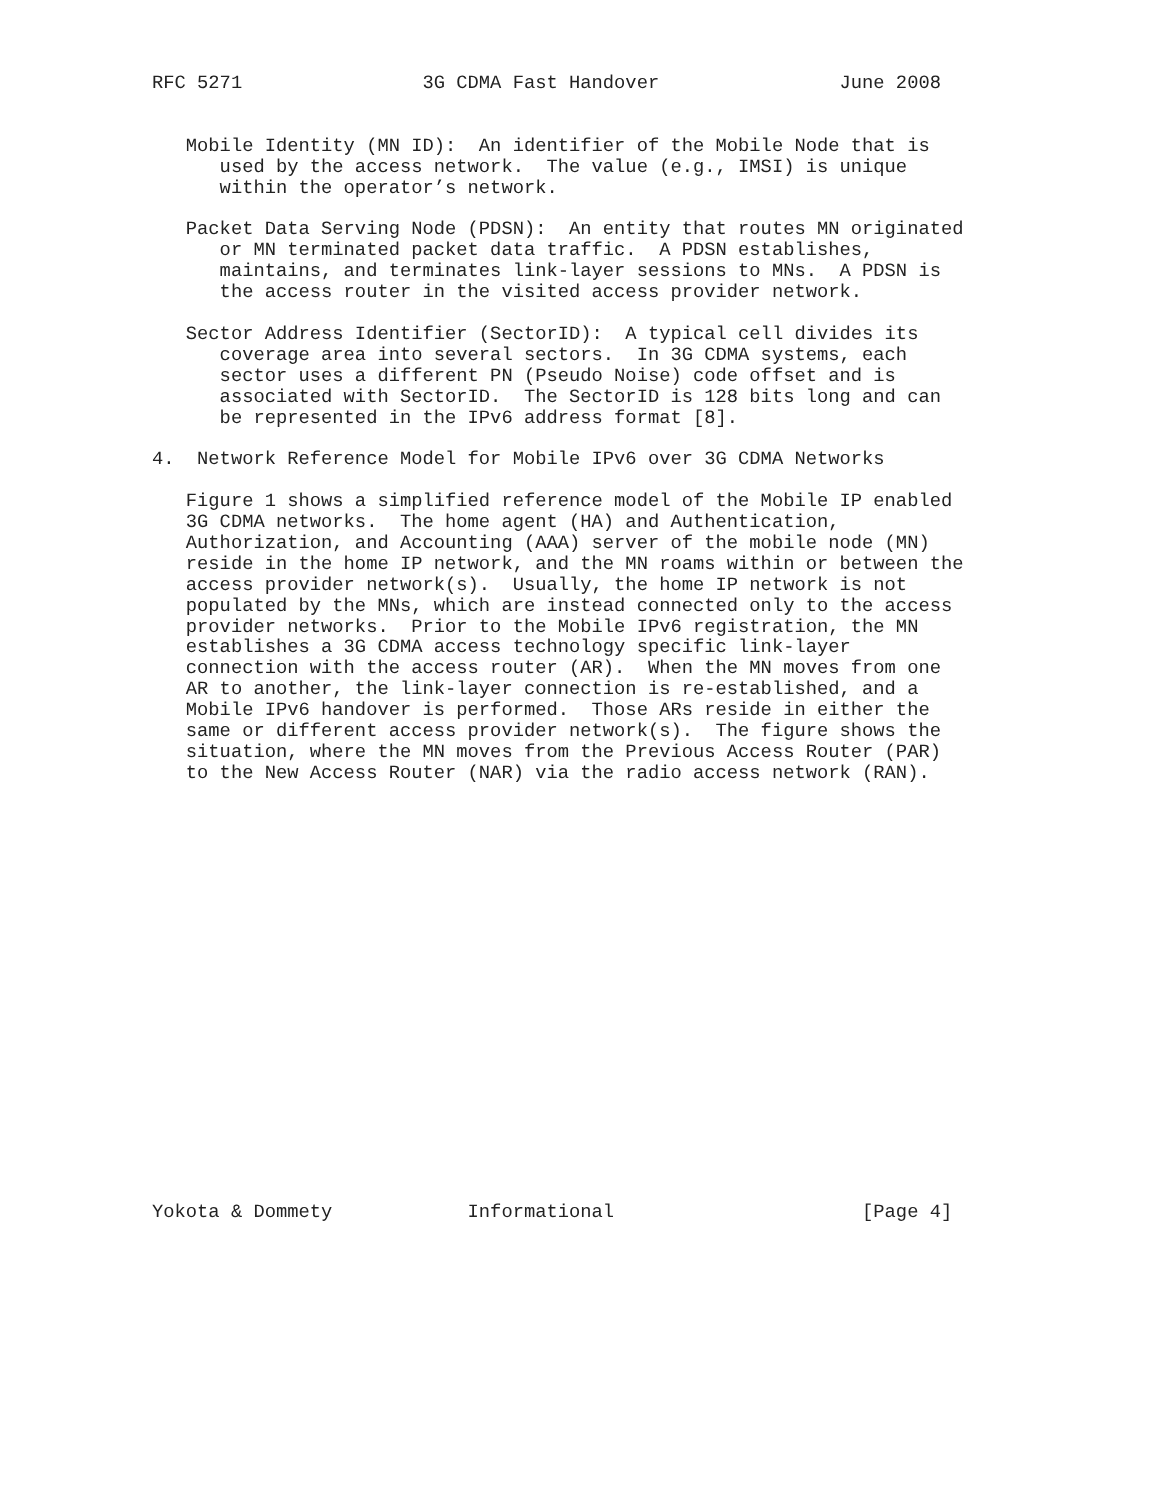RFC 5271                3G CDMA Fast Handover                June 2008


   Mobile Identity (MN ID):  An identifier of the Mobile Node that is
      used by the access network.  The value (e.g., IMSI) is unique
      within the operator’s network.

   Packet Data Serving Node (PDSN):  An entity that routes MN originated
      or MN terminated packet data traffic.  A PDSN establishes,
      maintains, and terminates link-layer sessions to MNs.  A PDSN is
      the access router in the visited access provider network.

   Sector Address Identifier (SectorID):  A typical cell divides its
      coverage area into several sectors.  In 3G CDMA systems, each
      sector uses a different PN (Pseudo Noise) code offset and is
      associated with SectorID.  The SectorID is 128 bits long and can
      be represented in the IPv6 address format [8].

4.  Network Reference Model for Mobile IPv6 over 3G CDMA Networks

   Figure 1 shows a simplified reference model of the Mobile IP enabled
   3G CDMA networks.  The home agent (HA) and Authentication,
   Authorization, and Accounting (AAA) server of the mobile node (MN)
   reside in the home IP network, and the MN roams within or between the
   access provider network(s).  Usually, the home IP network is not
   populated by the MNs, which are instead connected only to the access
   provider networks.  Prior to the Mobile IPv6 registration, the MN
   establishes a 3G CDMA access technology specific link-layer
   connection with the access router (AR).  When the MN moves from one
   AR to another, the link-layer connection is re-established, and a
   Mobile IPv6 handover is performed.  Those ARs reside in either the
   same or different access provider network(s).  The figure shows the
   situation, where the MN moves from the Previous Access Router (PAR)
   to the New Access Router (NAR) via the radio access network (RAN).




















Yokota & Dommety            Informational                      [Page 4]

---

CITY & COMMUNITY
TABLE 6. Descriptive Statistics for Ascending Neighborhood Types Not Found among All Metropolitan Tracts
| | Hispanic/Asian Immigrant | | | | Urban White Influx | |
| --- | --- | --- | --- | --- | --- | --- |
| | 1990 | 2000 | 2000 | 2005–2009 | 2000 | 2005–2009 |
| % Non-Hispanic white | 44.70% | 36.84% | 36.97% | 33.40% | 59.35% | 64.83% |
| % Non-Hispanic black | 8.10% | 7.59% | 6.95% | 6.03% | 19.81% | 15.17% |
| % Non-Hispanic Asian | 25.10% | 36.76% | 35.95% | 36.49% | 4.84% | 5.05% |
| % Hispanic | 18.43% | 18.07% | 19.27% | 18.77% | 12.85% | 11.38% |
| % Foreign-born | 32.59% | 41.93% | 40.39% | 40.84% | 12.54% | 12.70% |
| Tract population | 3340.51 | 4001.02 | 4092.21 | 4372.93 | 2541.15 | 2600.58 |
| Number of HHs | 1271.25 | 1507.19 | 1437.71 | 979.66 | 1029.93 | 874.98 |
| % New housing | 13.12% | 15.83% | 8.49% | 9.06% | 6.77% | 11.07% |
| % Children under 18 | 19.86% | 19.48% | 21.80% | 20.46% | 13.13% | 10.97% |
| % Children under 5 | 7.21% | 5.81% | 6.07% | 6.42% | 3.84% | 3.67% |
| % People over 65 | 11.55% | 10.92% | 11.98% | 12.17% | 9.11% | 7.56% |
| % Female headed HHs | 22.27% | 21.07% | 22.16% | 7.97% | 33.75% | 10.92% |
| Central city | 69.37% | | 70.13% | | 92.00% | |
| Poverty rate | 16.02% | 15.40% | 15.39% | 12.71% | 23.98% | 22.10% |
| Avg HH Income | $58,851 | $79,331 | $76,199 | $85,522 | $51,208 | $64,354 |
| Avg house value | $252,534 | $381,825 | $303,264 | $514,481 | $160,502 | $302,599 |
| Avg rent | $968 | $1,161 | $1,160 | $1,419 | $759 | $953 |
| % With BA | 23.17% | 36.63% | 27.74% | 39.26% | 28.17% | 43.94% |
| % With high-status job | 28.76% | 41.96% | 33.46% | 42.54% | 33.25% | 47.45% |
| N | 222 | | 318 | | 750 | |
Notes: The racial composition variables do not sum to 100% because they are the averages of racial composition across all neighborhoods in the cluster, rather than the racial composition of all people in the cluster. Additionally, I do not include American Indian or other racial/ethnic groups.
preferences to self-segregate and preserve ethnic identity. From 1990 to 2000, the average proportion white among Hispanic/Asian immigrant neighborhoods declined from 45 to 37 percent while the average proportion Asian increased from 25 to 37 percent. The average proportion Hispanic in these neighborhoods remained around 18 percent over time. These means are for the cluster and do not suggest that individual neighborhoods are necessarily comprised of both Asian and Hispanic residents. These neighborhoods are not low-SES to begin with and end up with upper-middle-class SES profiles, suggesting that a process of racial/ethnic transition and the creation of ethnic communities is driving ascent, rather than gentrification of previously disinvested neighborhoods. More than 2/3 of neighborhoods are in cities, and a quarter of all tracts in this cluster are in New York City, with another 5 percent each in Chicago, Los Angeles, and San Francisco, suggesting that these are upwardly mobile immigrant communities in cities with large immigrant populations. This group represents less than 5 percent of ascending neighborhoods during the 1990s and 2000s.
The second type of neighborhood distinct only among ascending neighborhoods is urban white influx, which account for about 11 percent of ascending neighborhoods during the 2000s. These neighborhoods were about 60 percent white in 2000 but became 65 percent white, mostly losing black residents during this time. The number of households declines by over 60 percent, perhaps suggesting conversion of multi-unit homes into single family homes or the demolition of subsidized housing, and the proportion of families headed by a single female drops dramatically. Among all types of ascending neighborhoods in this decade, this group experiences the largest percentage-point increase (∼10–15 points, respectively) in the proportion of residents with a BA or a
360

YOUR INSTRUCTIONS: Going through the entries, return every line holding the word "establishes".

SOLUTION TO THIS TASK:
      or MN terminated packet data traffic.  A PDSN establishes,
   establishes a 3G CDMA access technology specific link-layer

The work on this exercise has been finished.